Emeutes au Xinjiang : 6 personnes condamnées à mort

Le tribunal d’Urumqi jugeait lundi, sept personnes accusées d’avoir prit par aux émeutes dans la capitale de la région autonome du Xinjiang (nord-ouest). Ce procès est le premier concernant les soulèvements qui ont enflammé la capitale, a prédominante musulmane, début juillet. 

Le tribunal d’Urumqi a commencé lundi matin, l’examen de trois affaires impliquant les sept accusés qui ont été reconnus coupable de meurtre dans l’après-midi, a indiqué l’agence Chine Nouvelle. Les noms des accusés donnés par les médias chinois - Abdukerim Abduwayit, Gheni Yusup, Abdulla Mettohti, Adil Rozi, Nureli Wuxiu'er, Alim Metyusup et Tayirejan Abulimit- sont tous de consonance ouïghour, l’ethnie de langue turque présente dans la région. 

Sur les sept accusés, six personnes ont été condamnées à mort pour leur participation aux émeutes qui avaient fait, selon la presse officielle ‘197 morts, principalement Hans’, ultra majoritaires en Chine. Le septième a écopé de la prison à perpétuité pour 'avoir plaidé coupable et aidé la police à arrêter un complice', selon la télévision d’état. 

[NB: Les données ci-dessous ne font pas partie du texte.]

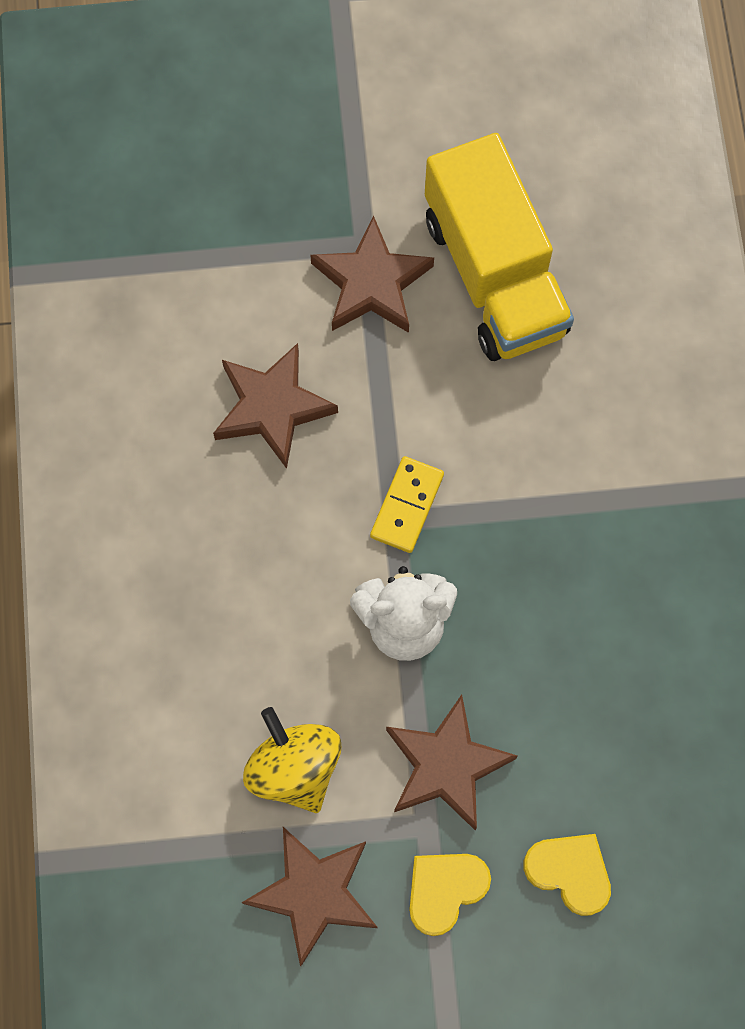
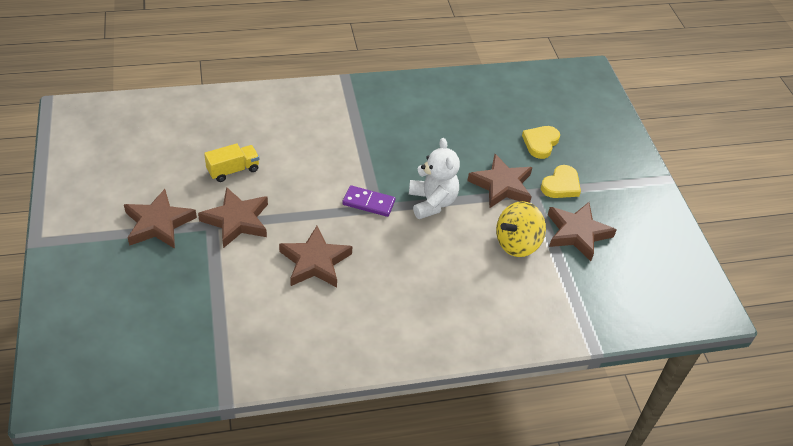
camera: 100 degrees left, 25 degrees down
yellow domino [370,456,444,553] -> purple domino [342,185,395,217]
yellow heart [409,854,491,936] -> yellow heart turned 90 degrees counterclockwise [541,165,581,198]
yellow truck [425,133,574,361] -> yellow truck [204,143,259,182], size x0.46
none -> brown star [124,189,197,249]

Le procès a eu lieu plus de trois mois après les troubles, dans une ville quadrillée par la police et l’armée : les autorités avaient pris toutes les mesures afin d’éviter toute réédition des pires violences qu'a connu la Chine en plusieurs décennies. En septembre, une série de mystérieuses attaques à la seringue, ayant surtout visé des Hans, avaient encore accentué les tensions. Selon les images diffusées par CCTV, les alentours du tribunal étaient déserts lundi, avec une forte présence des forces de l’ordre. Par ailleurs, 14 000 civils ont été mobilisés depuis plusieurs semaines pour patrouiller dans les rues d’Urumqi nuit et jour, a rapporté la radio officielle chinoise. 

Le porte-parole du Congrès Mondial Ouïghour (CMO), Dilxat Raxit, représentant la dissidence en exil, a dénoncé un ‘procès politique’, estimant que ‘les procès envers les Ouïghours ne se déroulent pas selon les règles juridiques normales mais selon les besoins politiques’. Il a d’autre part jugé qu’il s’agissait d’‘un cas typique de violation des droits de l’Homme’ ou ‘les accusés n’ont pas pu choisir eux-mêmes leurs avocats’. 

Les violences avaient éclaté à Urumqi le 5 juillet, après une manifestation pacifique protestataire demandant la lumière sur le meurtre de deux Ouïghours dans une usine du sud de la Chine. Les autorités chinoises avaient alors accusé le CMO de la dissidente Rebiya Kadeer d’avoir fomenté les troubles, suivis de représailles de la part des Hans. Les médias chinois avaient évoqué 1 600 arrestations, mais la police a fait état de 718 interpellations. 

Samedi, soit deux jours avant le premier procès d’Urumqi, un homme a été condamné à mort et un autre à la prison à vie pour leur implication dans la bagarre dans une usine du sud de la Chine qui avait coûté la vie à deux Ouïghours et qui avait déclenché les émeutes en juillet. La communauté ouïghour réclamait avec insistance que la lumière et la justice soient faites sur cette affaire. 

Malgré l’image que le gouvernement tente de donner d’une cohésion ethnique au sein du pays, les tensions persistent entre les Hans et les minorités de toute la Chine. Les inégalités sont présentes dans la vie quotidienne, un obstacle que Pékin semble avoir du mal à régler et qui pourrai causer de nouveaux troubles dans la région comme ailleurs en Chine.